Extrait proposé:
Le traitement antiviral du zona fait appel à trois molécules bien tolérées : le famciclovir (Oravir), le valaciclovir (Zelitrex) et l’aciclovir (Zovirax), les deux premières nécessitent moins de prises quotidiennes (trois contre cinq pour l’aciclovir).
- Chez le sujet immunocompétent, le traitement est instauré dans les 72 heures suivant le début de la phase éruptive chez le sujet de plus de 50 ans pour prévenir les douleurs PZT, et chez le sujet de moins de 50 ans présentant des facteurs prédictifs d’évolution vers des algies PZT (hors AMM). Il est poursuivi sur sept jours.
- Chez le sujet immunodéprimé, le recours à l’aciclovir par voie IV, toutes les huit heures pendant sept à dix jours, est recommandé en toutes circonstances et il ne faut pas hésiter à hospitaliser devant un zona sévère ou évoluant. Le patient doit apprendre à reconnaître les signes annonciateurs d’une récurrence zostérienne pour débuter le traitement le plus rapidement possible.

Données à examiner:

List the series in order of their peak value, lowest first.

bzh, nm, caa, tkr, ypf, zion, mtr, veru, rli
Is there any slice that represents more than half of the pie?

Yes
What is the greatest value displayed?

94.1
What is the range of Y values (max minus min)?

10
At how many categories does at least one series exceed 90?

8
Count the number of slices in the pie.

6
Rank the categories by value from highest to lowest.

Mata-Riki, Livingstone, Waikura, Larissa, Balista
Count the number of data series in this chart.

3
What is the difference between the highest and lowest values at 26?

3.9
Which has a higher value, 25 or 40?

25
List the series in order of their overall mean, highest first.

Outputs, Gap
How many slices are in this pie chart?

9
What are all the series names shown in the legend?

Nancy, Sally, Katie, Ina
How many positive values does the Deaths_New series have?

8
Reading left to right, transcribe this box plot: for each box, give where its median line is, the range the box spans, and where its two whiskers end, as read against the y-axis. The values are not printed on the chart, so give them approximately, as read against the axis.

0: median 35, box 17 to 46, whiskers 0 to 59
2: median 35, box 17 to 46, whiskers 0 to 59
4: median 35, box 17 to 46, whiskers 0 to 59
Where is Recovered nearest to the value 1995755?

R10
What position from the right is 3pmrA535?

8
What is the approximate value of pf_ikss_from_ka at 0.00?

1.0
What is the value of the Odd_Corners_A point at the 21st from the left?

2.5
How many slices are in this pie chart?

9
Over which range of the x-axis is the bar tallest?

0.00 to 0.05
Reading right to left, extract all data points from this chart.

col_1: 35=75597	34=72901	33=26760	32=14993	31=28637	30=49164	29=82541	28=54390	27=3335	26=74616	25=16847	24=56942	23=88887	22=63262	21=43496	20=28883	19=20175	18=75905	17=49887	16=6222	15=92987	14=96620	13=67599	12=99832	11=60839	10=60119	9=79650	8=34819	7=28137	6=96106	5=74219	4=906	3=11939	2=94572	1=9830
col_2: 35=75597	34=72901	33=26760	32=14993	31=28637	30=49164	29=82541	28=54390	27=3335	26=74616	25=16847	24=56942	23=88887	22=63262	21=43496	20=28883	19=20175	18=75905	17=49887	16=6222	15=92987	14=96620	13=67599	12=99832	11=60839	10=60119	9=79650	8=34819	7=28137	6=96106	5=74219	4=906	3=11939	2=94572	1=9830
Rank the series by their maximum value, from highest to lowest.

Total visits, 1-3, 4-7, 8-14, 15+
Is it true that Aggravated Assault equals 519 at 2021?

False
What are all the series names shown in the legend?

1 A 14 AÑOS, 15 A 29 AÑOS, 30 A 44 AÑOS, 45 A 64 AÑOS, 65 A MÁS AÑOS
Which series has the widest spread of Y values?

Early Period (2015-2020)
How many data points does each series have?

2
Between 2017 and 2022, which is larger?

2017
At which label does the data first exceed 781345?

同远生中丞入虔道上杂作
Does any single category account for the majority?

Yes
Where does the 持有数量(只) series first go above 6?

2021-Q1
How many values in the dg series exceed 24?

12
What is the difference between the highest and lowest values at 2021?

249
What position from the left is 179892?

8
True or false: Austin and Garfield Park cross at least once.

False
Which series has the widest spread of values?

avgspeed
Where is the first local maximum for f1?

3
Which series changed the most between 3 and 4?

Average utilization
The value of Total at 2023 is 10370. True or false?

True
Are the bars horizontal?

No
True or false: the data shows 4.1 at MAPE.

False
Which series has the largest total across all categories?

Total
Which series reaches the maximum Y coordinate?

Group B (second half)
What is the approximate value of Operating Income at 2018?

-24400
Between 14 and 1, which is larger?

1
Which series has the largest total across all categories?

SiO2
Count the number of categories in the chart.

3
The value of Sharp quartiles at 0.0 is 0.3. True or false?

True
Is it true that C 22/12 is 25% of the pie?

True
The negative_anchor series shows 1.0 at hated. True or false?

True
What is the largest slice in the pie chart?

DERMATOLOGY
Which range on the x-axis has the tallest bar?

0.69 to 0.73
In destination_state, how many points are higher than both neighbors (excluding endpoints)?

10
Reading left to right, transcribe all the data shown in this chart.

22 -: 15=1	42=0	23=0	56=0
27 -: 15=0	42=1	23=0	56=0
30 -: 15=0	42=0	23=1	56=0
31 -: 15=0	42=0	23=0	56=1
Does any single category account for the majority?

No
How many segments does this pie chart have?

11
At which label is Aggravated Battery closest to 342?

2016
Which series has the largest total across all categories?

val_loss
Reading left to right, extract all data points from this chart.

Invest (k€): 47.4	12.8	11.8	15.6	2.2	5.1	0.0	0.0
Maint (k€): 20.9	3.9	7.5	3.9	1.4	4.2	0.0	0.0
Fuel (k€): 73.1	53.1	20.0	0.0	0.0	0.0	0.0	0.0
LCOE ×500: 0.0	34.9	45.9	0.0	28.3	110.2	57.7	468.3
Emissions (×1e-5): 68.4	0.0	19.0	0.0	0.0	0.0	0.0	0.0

Explorer le texte:
(a) L'extrait sur le traitement du zona confirme-t-il chacune de ces affirmations : (i) le valaciclovir demande moins de prises quotidiennes que l'aciclovir ; (ii) chez le sujet immunocompétent, le traitement dure dix jours ; (iii) chez le sujet immunodéprimé, l'aciclovir par voie IV est recommandé en toutes circonstances ? Répondez par oui ou par non et citez mot pour mot les termes du texte qui tranchent.
(b) Recopiez à l'identique tout le passage de l'extrait sur le traitement du zona, depuis « - Chez le sujet immunocompétent, le » jusqu'à « plus rapidement possible. » inclus.
Les lignes ne jouent aucun rôle dans cet exercice.

Réponses ci-dessous:
(a)
(i) Oui : « les deux premières nécessitent moins de prises quotidiennes (trois contre cinq pour l’aciclovir) ».
(ii) Non : « Il est poursuivi sur sept jours. »
(iii) Oui : « le recours à l’aciclovir par voie IV, toutes les huit heures pendant sept à dix jours, est recommandé en toutes circonstances ».

(b)
- Chez le sujet immunocompétent, le traitement est instauré dans les 72 heures suivant le début de la phase éruptive chez le sujet de plus de 50 ans pour prévenir les douleurs PZT, et chez le sujet de moins de 50 ans présentant des facteurs prédictifs d’évolution vers des algies PZT (hors AMM). Il est poursuivi sur sept jours.
- Chez le sujet immunodéprimé, le recours à l’aciclovir par voie IV, toutes les huit heures pendant sept à dix jours, est recommandé en toutes circonstances et il ne faut pas hésiter à hospitaliser devant un zona sévère ou évoluant. Le patient doit apprendre à reconnaître les signes annonciateurs d’une récurrence zostérienne pour débuter le traitement le plus rapidement possible.